• _About this task_:
Every record that follows needs to be written out again, exactly.

• _Supplied information_:
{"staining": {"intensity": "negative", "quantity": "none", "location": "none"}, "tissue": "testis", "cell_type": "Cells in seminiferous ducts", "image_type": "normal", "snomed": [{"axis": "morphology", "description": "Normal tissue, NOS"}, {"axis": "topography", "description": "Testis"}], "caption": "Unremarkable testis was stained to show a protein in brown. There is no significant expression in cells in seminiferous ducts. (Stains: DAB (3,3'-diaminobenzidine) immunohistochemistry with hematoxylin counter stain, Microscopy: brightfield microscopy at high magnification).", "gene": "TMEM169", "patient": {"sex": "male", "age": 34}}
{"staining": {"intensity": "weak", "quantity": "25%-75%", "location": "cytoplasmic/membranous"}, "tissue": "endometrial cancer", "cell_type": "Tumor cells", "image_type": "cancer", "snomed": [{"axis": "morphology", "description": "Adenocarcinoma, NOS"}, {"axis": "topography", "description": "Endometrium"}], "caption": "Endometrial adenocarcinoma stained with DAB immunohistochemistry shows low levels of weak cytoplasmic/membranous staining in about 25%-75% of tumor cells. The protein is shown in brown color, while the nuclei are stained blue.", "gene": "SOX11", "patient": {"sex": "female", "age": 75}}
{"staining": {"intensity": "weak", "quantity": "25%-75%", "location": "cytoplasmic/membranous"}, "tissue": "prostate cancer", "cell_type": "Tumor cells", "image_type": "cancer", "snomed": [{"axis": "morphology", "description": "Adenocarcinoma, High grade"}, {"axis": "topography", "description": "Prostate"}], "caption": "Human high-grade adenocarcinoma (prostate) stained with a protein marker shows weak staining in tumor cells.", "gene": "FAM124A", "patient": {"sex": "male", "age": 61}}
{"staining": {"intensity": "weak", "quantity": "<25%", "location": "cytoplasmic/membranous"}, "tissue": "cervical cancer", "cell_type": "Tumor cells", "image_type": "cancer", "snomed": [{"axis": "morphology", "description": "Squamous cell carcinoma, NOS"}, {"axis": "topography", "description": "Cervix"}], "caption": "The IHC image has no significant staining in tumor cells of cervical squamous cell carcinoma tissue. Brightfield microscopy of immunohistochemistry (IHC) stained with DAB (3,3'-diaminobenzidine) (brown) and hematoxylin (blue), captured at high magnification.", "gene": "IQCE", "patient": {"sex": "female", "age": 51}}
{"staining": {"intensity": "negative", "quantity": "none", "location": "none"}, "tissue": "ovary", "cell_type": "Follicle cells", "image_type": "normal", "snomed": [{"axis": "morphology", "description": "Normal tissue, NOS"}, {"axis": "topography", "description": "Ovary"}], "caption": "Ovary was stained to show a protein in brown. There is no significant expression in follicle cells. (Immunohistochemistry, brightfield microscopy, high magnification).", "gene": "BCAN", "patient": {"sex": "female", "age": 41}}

• _Worked solution_:
{"staining": {"intensity": "negative", "quantity": "none", "location": "none"}, "tissue": "testis", "cell_type": "Cells in seminiferous ducts", "image_type": "normal", "snomed": [{"axis": "morphology", "description": "Normal tissue, NOS"}, {"axis": "topography", "description": "Testis"}], "caption": "Unremarkable testis was stained to show a protein in brown. There is no significant expression in cells in seminiferous ducts. (Stains: DAB (3,3'-diaminobenzidine) immunohistochemistry with hematoxylin counter stain, Microscopy: brightfield microscopy at high magnification).", "gene": "TMEM169", "patient": {"sex": "male", "age": 34}}
{"staining": {"intensity": "weak", "quantity": "25%-75%", "location": "cytoplasmic/membranous"}, "tissue": "endometrial cancer", "cell_type": "Tumor cells", "image_type": "cancer", "snomed": [{"axis": "morphology", "description": "Adenocarcinoma, NOS"}, {"axis": "topography", "description": "Endometrium"}], "caption": "Endometrial adenocarcinoma stained with DAB immunohistochemistry shows low levels of weak cytoplasmic/membranous staining in about 25%-75% of tumor cells. The protein is shown in brown color, while the nuclei are stained blue.", "gene": "SOX11", "patient": {"sex": "female", "age": 75}}
{"staining": {"intensity": "weak", "quantity": "25%-75%", "location": "cytoplasmic/membranous"}, "tissue": "prostate cancer", "cell_type": "Tumor cells", "image_type": "cancer", "snomed": [{"axis": "morphology", "description": "Adenocarcinoma, High grade"}, {"axis": "topography", "description": "Prostate"}], "caption": "Human high-grade adenocarcinoma (prostate) stained with a protein marker shows weak staining in tumor cells.", "gene": "FAM124A", "patient": {"sex": "male", "age": 61}}
{"staining": {"intensity": "weak", "quantity": "<25%", "location": "cytoplasmic/membranous"}, "tissue": "cervical cancer", "cell_type": "Tumor cells", "image_type": "cancer", "snomed": [{"axis": "morphology", "description": "Squamous cell carcinoma, NOS"}, {"axis": "topography", "description": "Cervix"}], "caption": "The IHC image has no significant staining in tumor cells of cervical squamous cell carcinoma tissue. Brightfield microscopy of immunohistochemistry (IHC) stained with DAB (3,3'-diaminobenzidine) (brown) and hematoxylin (blue), captured at high magnification.", "gene": "IQCE", "patient": {"sex": "female", "age": 51}}
{"staining": {"intensity": "negative", "quantity": "none", "location": "none"}, "tissue": "ovary", "cell_type": "Follicle cells", "image_type": "normal", "snomed": [{"axis": "morphology", "description": "Normal tissue, NOS"}, {"axis": "topography", "description": "Ovary"}], "caption": "Ovary was stained to show a protein in brown. There is no significant expression in follicle cells. (Immunohistochemistry, brightfield microscopy, high magnification).", "gene": "BCAN", "patient": {"sex": "female", "age": 41}}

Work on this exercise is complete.